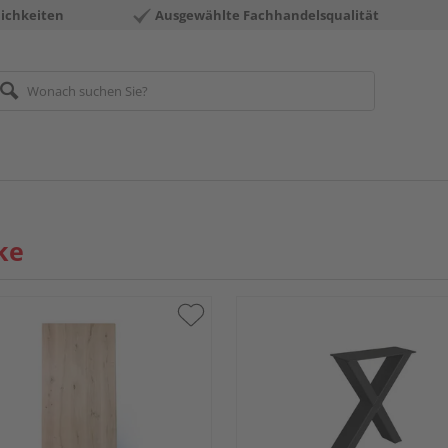
ichkeiten
Ausgewählte Fachhandelsqualität
ke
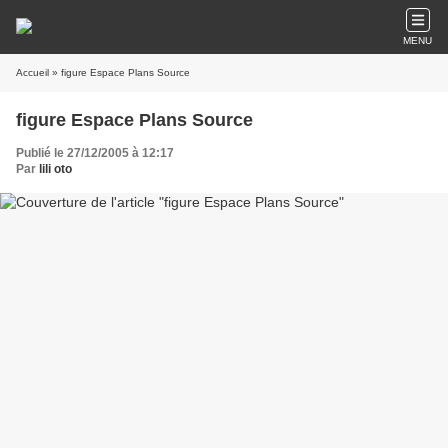
MENU
Accueil
» figure Espace Plans Source
figure Espace Plans Source
Publié le 27/12/2005 à 12:17
Par
lili oto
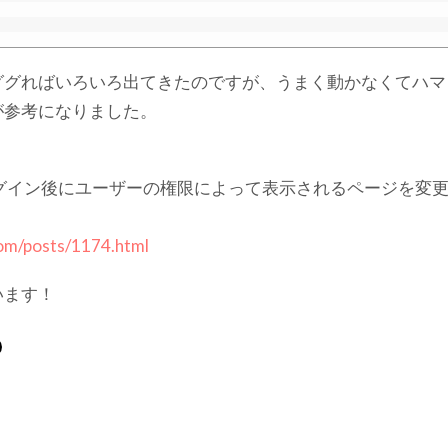
ググればいろいろ出てきたのですが、うまく動かなくてハマ
が参考になりました。
sのログイン後にユーザーの権限によって表示されるページを変
com/posts/1174.html
います！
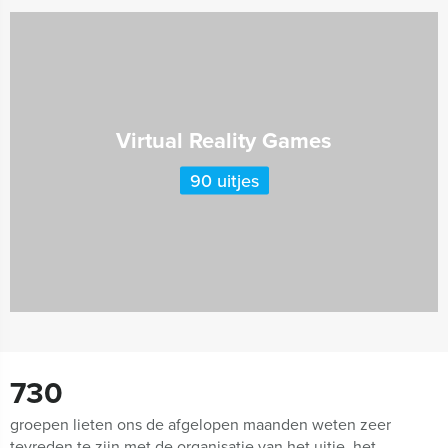
Virtual Reality Games
90 uitjes
730
groepen lieten ons de afgelopen maanden weten zeer
tevreden te zijn met de organisatie van het uitje, het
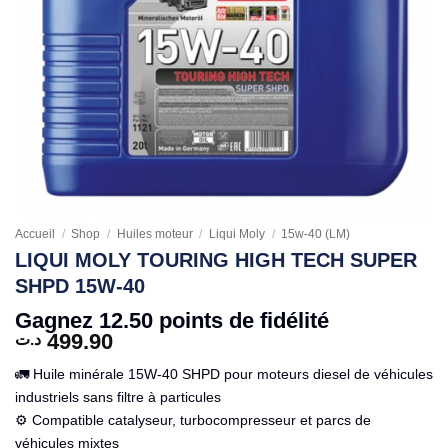
Accueil
/
Shop
/
Huiles moteur
/
Liqui Moly
/
15w-40 (LM)
LIQUI MOLY TOURING HIGH TECH SUPER
SHPD 15W-40
Gagnez 12.50 points de fidélité
499.90
د.ت
🚛 Huile minérale 15W-40 SHPD pour moteurs diesel de véhicules
industriels sans filtre à particules
⚙️ Compatible catalyseur, turbocompresseur et parcs de
véhicules mixtes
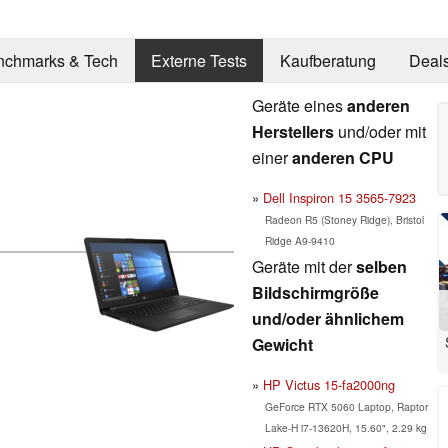
nchmarks & Tech
Externe Tests
Kaufberatung
Deal
Geräte eines
anderen
Herstellers
und/oder mit
einer
anderen CPU
Dell Inspiron 15 3565-7923
Radeon R5 (Stoney Ridge), Bristol
Ridge A9-9410
Geräte mit der
selben
Bildschirmgröße
und/oder ähnlichem
Gewicht
HP Victus 15-fa2000ng
GeForce RTX 5060 Laptop, Raptor
Lake-H i7-13620H, 15.60", 2.29 kg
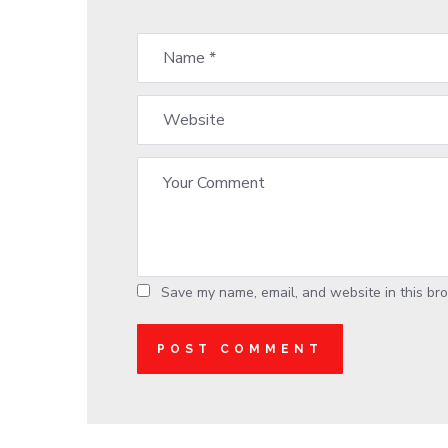
Save my name, email, and website in this bro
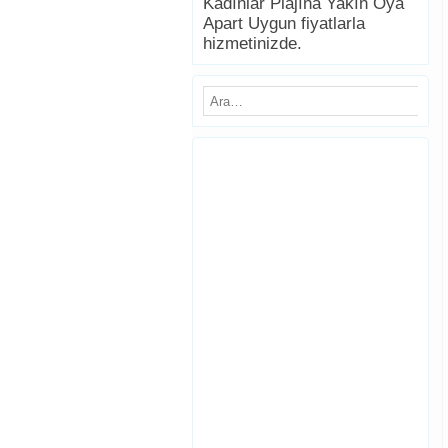
Kadınlar Plajına Yakın Oya
Apart Uygun fiyatlarla
hizmetinizde.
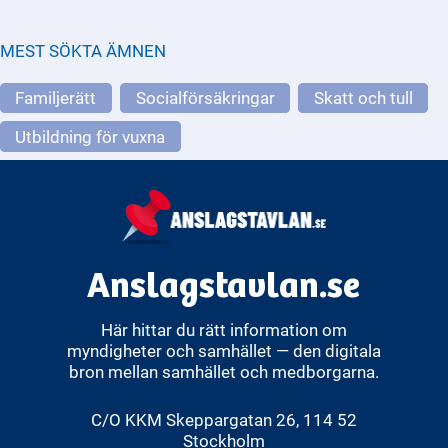
MEST SÖKTA ÄMNEN
Familjerätt
Socialförsäkringar
Skatt och tull
Utbildning för vuxna
Anslagstavlan.se
Här hittar du rätt information om
myndigheter och samhället — den digitala
bron mellan samhället och medborgarna.
C/O KKM Skeppargatan 26, 114 52
Stockholm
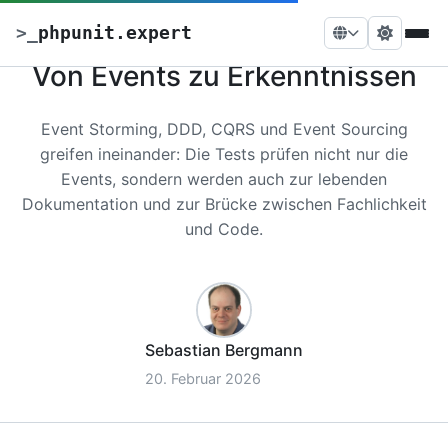
>
_
phpunit.expert
Von Events zu Erkenntnissen
Event Storming, DDD, CQRS und Event Sourcing
greifen ineinander: Die Tests prüfen nicht nur die
Events, sondern werden auch zur lebenden
Dokumentation und zur Brücke zwischen Fachlichkeit
und Code.
Sebastian Bergmann
20. Februar 2026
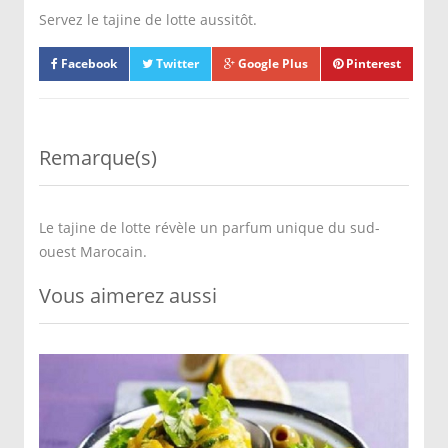
Servez le tajine de lotte aussitôt.
Facebook
Twitter
Google Plus
Pinterest
Remarque(s)
Le tajine de lotte révèle un parfum unique du sud-
ouest Marocain.
Vous aimerez aussi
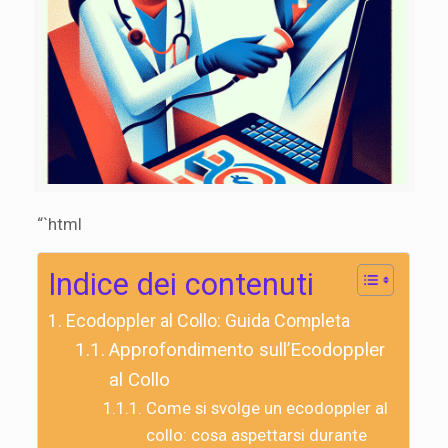
“`html
Indice dei contenuti
Ecodoppler al Collo: Guida Completa
Approfondimento sull’Ecodoppler
al Collo
Come si svolge un ecodoppler al
collo: cosa aspettarsi durante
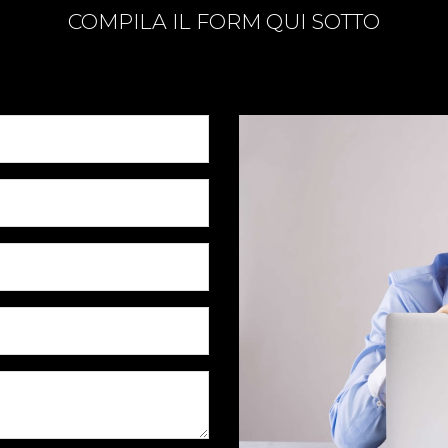
COMPILA IL FORM QUI SOTTO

-----

◆ **Exercise**
Using the entries, return every line where the word "véhicules" can be found.

◆ **Answer to the exercise**
🚛 Huile minérale 15W-40 SHPD pour moteurs diesel de véhicules
véhicules mixtes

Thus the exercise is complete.